- **DATA SECTION**
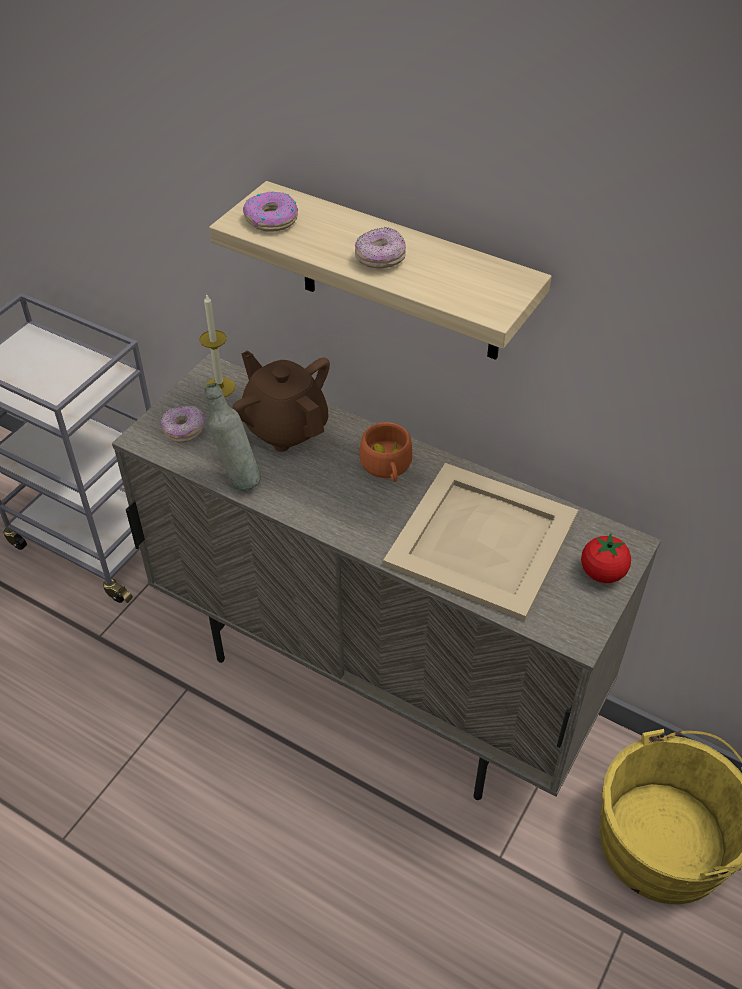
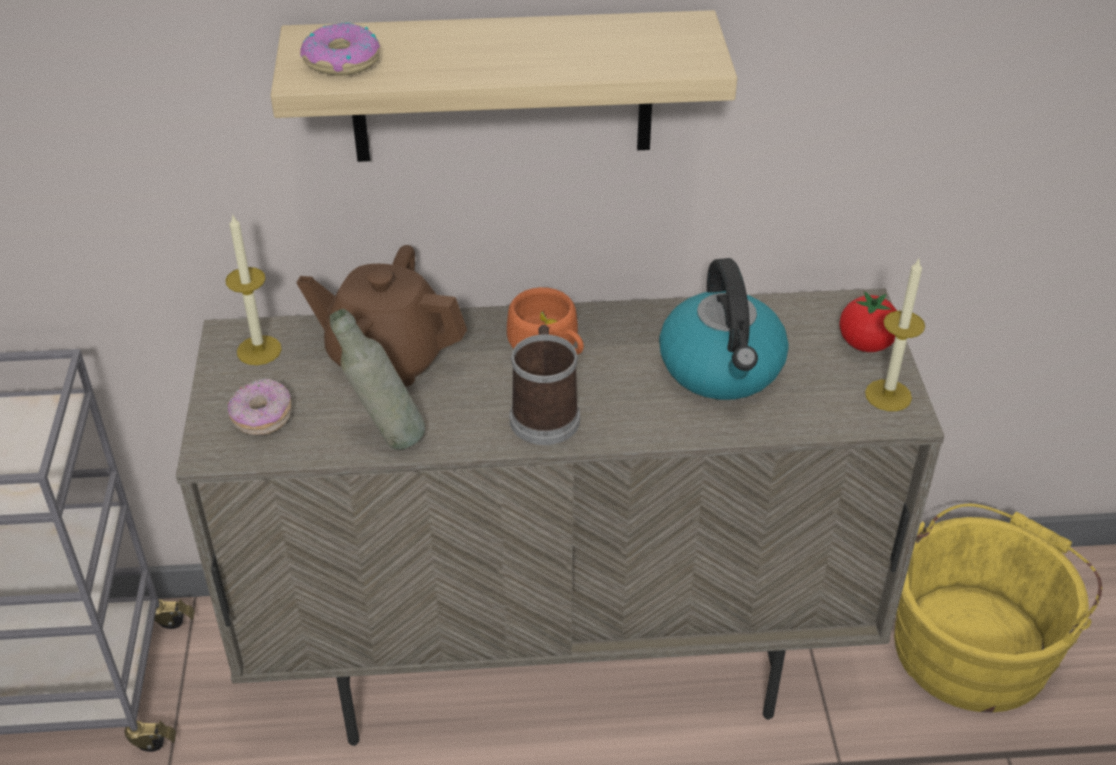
camera: 35 degrees left, 5 degrees down
(342, 511) = (544, 414): none -> mug
(380, 259) = (521, 56): donut -> none
(484, 539) = (722, 368): beige tray -> kettle
(580, 617) = (888, 395): none -> candle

- **ACTIVITY**
I need every line of the data that has the word "none"; please list them.

- **RESULT**
(342, 511) = (544, 414): none -> mug
(380, 259) = (521, 56): donut -> none
(580, 617) = (888, 395): none -> candle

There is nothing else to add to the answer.